Degree‐based statistic (DBS)

We investigated the difference of structural connectivity between patients with AD and age‐matched healthy controls (unpaired two‐sample t‐test). We re‐labeled each of the 57 connectivity matrices with one of two groups (AD or HC) and applied DBS with 5,000 permutations. Then, the weighted degrees and persistency score for each cluster and their significance were estimated (P < 0.05 corrected using DBS).

Results

We found two clusters centered on, respectively, the right middle cingulate gyrus and the left caudate as persistent clusters significantly altered in the AD group (Fig. 5, corrected P < 0.05; normalized CP 1.96 and 1.37, respectively). The cluster of the right middle cingulate gyrus, especially, was shown to be significant across the entire range of initial thresholds (corrected P < 0.05). In addition, another cluster of edges centered on the right amygdala was shown to be significantly altered in the AD group at a range of initial threshold t‐value below 2.2, but it did not have significant CP.

Figure 5.

Clusters of edges significantly different in patients with Alzheimer's disease. Three clusters of edges are significantly different in patients with Alzheimer's disease compared with healthy controls over a range, at least a restricted range, of initial cluster‐forming thresholds. Only two clusters centered on the right middle cingulate gyrus (A, D, and F) and the left caudate (B and E) were shown as persistent clusters (significant CP score). A cluster of edges centered on the right amygdala was not a persistent cluster, but detected significantly different at a liberal initial threshold (C). The white area (contrasting the gray area) above the dashed line represents a significant result (P < 0.05 FWE corrected using DBS). Clusters overlaid with the brain are illustrated using BrainNet Viewer [Xia et al., 2013].
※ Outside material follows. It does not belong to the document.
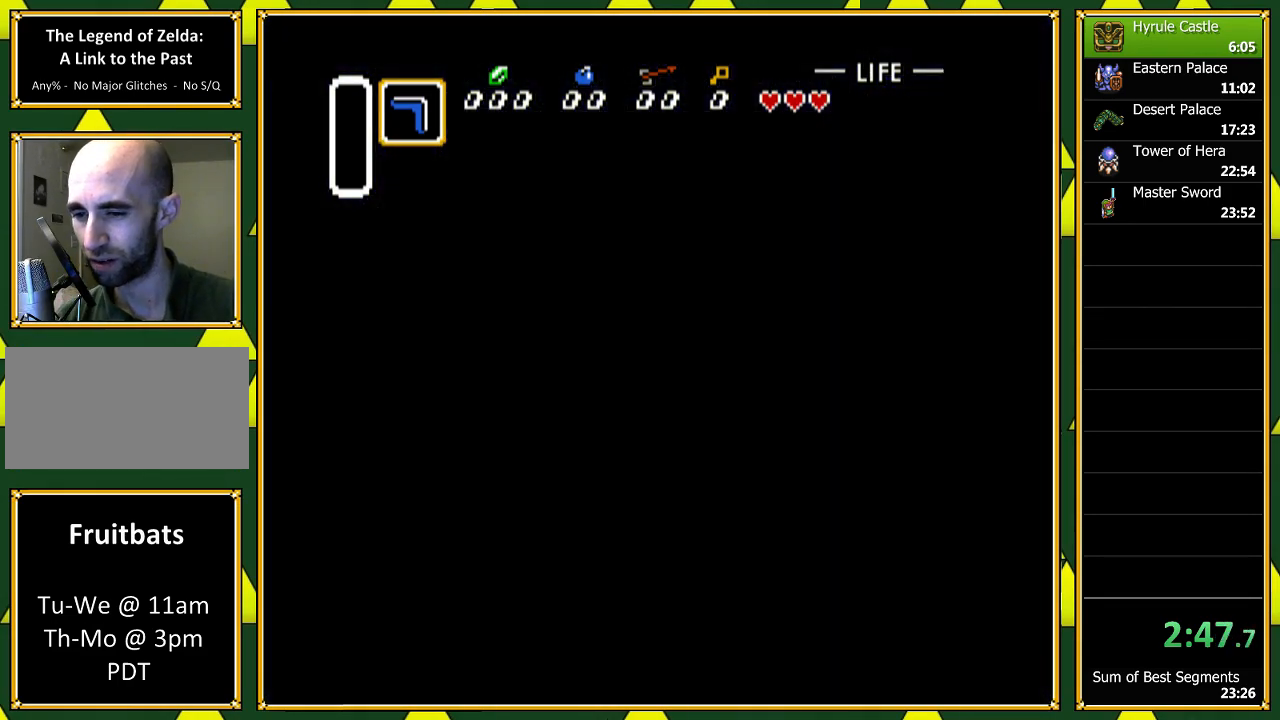
{"buttons": [], "events": []}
Comparison with other correction methods

Application of the Bonferroni correction to the hypothesis testing of 4,005 elements from a matrix of 90 nodes (α = 0.05 for a P‐value of 0.05/4,005 for each individual connection), did not reveal any significant changes in connectivity. For the permutation‐based marginal statistic, we estimated the empirical null distribution of the minimum P‐value from 5,000 permutations. Then, we applied thresholds of α = 0.05. After this correction, two connections were found to be significantly different, one between the right middle cingulate gyrus and putamen, and the other between the right middle cingulate gyrus and thalamus. For NBS, we applied a range of primary cut‐off thresholds, the same as the cut‐off used for DBS, and then applied an NBS threshold of corrected P = 0.05 to identify connected components. For the entire range of initial threshold that were tested, this method identified one large connected component including every connection and region identified by DBS.
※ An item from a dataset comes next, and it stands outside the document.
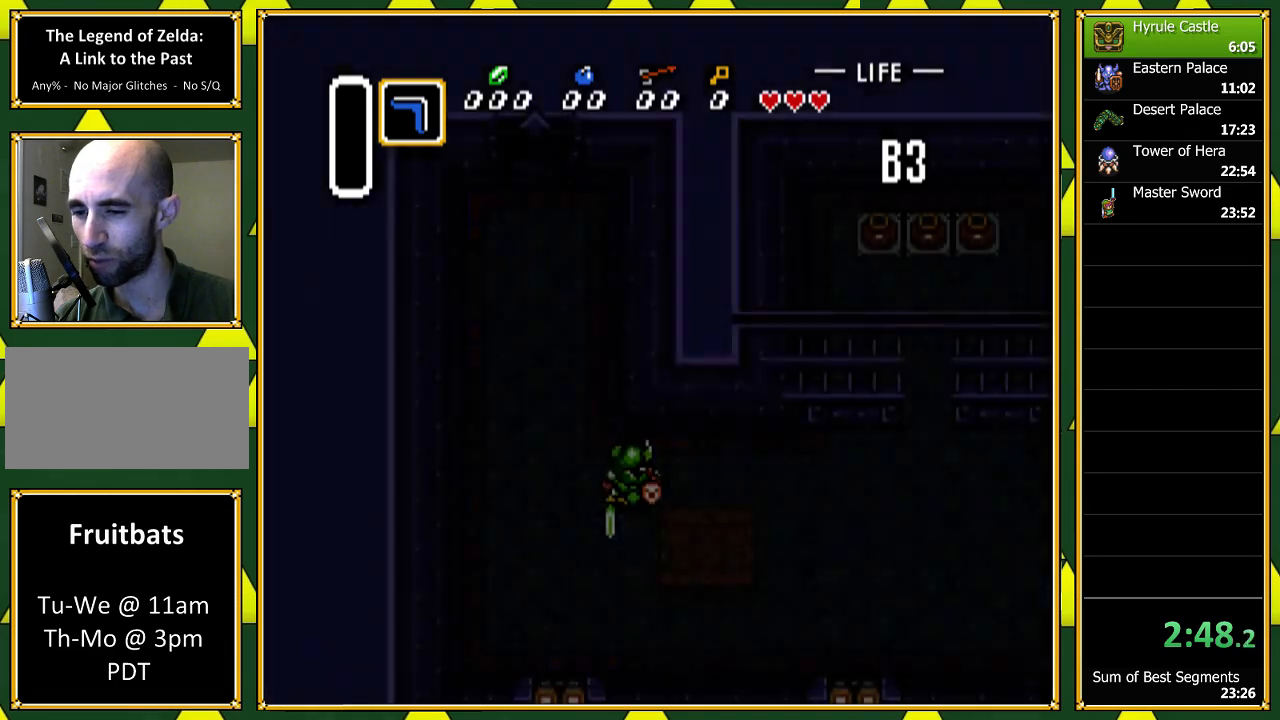
{"buttons": [], "events": []}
Functional Connectivity with Non‐Motor Symptoms in Parkinson's Disease Regarding Motor Laterality: A Resting fMRI Study

Subject recruitment and MR acquisition and preprocessing

Secondly, we applied DBS to analyze the correlation between resting state functional connectivity and the severity of non‐motor symptoms in patients with Parkinson's disease (PD). This dataset is the same as in our previous study [Yoo et al., 2015a, 2015b]. Eighty‐seven consecutive patients with PD were recruited in the Department of Neurology at Asan Medical Center (AMC) in Seoul, Korea (Table 3). The diagnosis was made based on the United Kingdom Parkinson's Disease Society brain bank clinical diagnostic criteria [Gibb and Lees, 1998]. Structural and functional MRI data were obtained using a 3T MRI scanner (Philips Healthcare, Best, The Netherlands) at AMC. Functional MRI preprocessing was performed using Statistical Parametric Mapping 8.0 in MATLAB R2011b (7.13) (Natick, MA) following procedures described in a previous study [Yoo et al., 2015a, 2015b]. The participants provided written informed consent to participate in this study. This study was approved by the Institutional Review Board of AMC, Seoul, Korea. Detailed information is described in the previous study [Yoo et al., 2015a, 2015b].

Table 3.

Demographics

		Left‐more‐affected LPD	Right‐more‐affected PD
Subjects (sex)		44 (27F)	37 (23F)
Age		64.4(±9.3)	62.2 (±12.7)
	Part I	5.6 (±4.8)	6.0 (±4.3)
MDS‐UPDRS	Part III	29.6 (±11.9)	29.6 (±11.9)
	Total	46.9 (±18.5)	48.2 (±20.0)
S&E ADL		79.8 (±6.2)	79.1 (±9.9)
H&Y stages		2.1 (±0.6)	2.1 (±0.7)
Motor laterality		6.5 (±3.5)	7.5 (±3.5)

Network construction

The procedure that was performed was similar to that in 4.1.2, with the difference that brain regions were considered as ipsilateral or contralateral to the body side of dominant motor symptoms for each PD. For example, in the case of patients who experience several motor symptoms in the left side of their body, the left and right hemispheric regions were considered as the ipsilateral and contralateral brain regions, respectively.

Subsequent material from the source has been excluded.